De rechtbank zal de maatregel als bedoeld in artikel 36f Sr opleggen, aangezien verdachte jegens de benadeelde partij naar burgerlijk recht aansprakelijk is voor de schade die door het feit is toegebracht.
Als door de verdachte niet volledig wordt betaald, kan deze verplichting worden aangevuld met twee dagen gijzeling, waarbij toepassing van de gijzeling de betalingsverplichting niet opheft.

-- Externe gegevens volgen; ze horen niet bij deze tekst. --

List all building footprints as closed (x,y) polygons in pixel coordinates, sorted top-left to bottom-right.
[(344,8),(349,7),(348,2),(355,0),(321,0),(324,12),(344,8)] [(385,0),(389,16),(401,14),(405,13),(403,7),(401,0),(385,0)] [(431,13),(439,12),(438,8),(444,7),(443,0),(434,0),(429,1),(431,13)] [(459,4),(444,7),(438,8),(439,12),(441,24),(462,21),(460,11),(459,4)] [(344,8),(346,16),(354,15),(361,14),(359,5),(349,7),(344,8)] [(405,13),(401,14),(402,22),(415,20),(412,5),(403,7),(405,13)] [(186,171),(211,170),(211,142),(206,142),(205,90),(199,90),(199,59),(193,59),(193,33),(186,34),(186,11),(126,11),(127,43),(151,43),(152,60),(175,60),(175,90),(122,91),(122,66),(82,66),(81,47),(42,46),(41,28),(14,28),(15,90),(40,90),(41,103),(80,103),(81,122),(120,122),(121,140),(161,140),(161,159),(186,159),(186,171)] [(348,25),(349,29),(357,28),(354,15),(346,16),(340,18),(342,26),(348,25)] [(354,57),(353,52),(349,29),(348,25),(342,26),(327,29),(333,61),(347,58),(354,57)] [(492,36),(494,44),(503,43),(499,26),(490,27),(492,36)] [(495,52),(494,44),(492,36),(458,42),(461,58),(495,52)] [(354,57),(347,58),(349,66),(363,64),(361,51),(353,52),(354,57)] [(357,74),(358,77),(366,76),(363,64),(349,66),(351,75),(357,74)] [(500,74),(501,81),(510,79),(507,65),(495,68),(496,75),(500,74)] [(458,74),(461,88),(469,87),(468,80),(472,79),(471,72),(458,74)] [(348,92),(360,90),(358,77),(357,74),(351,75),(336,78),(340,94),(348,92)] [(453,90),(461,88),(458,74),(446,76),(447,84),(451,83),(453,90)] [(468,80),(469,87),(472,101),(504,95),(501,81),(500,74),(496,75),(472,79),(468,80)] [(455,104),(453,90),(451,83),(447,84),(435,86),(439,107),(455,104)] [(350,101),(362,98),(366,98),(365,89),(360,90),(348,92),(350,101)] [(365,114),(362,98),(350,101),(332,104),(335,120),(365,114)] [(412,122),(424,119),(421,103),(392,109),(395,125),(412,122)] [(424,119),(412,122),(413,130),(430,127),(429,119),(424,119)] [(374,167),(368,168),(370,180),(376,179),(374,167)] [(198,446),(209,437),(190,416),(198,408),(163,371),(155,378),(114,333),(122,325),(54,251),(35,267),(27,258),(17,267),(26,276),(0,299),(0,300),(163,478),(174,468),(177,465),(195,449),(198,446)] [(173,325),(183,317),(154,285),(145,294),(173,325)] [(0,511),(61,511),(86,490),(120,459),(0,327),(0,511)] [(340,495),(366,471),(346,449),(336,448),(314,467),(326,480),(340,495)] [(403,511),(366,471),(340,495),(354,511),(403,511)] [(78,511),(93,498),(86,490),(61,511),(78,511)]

8.De toegepaste wettelijke voorschriften

De hierna te nemen beslissing berust op de hiervoor genoemde wetsartikelen.

9.De beslissing

De rechtbank:
vrijspraak
- verklaart niet bewezen dat verdachte het onder parketnummer 08-085736-25 feiten 1 en 2 ten laste gelegde heeft begaan en spreekt hem daarvan vrij;
bewezenverklaring
- verklaart bewezen dat verdachte het onder parketnummer 08-046412-24 ten laste gelegde heeft begaan, zoals hierboven omschreven;
- verklaart niet bewezen wat aan verdachte meer of anders is ten laste gelegd en spreekt hem daarvan vrij;
strafbaarheid feit
- verklaart het bewezen verklaarde strafbaar;
- verklaart dat het bewezen verklaarde het volgende strafbare feit oplevert:
het misdrijf: diefstal, voorafgegaan, vergezeld en gevolgd van geweld tegen personen, gepleegd met het oogmerk om die diefstal gemakkelijk te maken, en de vlucht mogelijk te maken en het bezit van het gestolene te verzekeren.
strafbaarheid verdachte
- verklaart verdachte strafbaar voor het bewezen verklaarde;
straf
- veroordeelt verdachte tot een
gevangenisstrafvoor de duur van
6 (zes) maanden;
schadevergoeding (parketnummer 08-046412-24)
- wijst de vordering van de benadeelde partij [slachtoffer 1] toe tot een bedrag van € 100,-- (bestaande uit materiële schade);
- veroordeelt de verdachte tot betaling aan de benadeelde partij [slachtoffer 1] van een bedrag van € 100,-- (te vermeerderen met de wettelijke rente vanaf 6 november 2023);
- veroordeelt de verdachte daarnaast in de kosten van het geding door de benadeelde partij gemaakt, tot op heden begroot op € 394,24, alsook in de kosten van betekening van dit vonnis, de in verband met de tenuitvoerlegging van dit vonnis nog te maken kosten en de kosten vallende op de invordering;
- legt de
maatregelop dat de verdachte verplicht is ter zake van het bewezen verklaarde feit tot betaling aan de Staat der Nederlanden van een bedrag van € 100,--, (zegge: honderd euro), te vermeerderen met de wettelijke rente vanaf 6 november 2023 ten behoeve van de benadeelde, en bepaalt, voor het geval volledig verhaal van het verschuldigde bedrag niet mogelijk blijkt, dat gijzeling voor de duur van 2 (twee) dagen kan worden toegepast. Tenuitvoerlegging van de gijzeling laat de betalingsverplichting onverlet;
- bepaalt dat als de verdachte heeft voldaan aan zijn verplichting tot betaling aan de Staat der Nederlanden van bedoeld bedrag daarmee de verplichting van de verdachte om aan de benadeelde partij het bedrag te betalen, komt te vervallen, en andersom, als de verdachte aan de benadeelde partij het verschuldigde bedrag heeft betaald, dat daarmee de verplichting tot betaling aan de Staat der Nederlanden van dat bedrag komt te vervallen.
Dit vonnis is gewezen door mr. B.T.C. Jordaans, voorzitter, mr. A.M. Rikken en
mr. E. Venekatte, rechters, in tegenwoordigheid van mr. B. Kleinlugtenbeld, griffier, en is in het openbaar uitgesproken op 11 november 2025.

Voetnoten

1.Wanneer hierna wordt verwezen naar dossierpagina’s, zijn dit pagina’s uit het dossier van de politie eenheid Oost-Nederland met nummer PL0600-2023515356. Tenzij hieronder anders wordt vermeld, wordt steeds verwezen naar bladzijden van een in de wettelijke vorm, door daartoe bevoegde personen, opgemaakt proces-verbaal.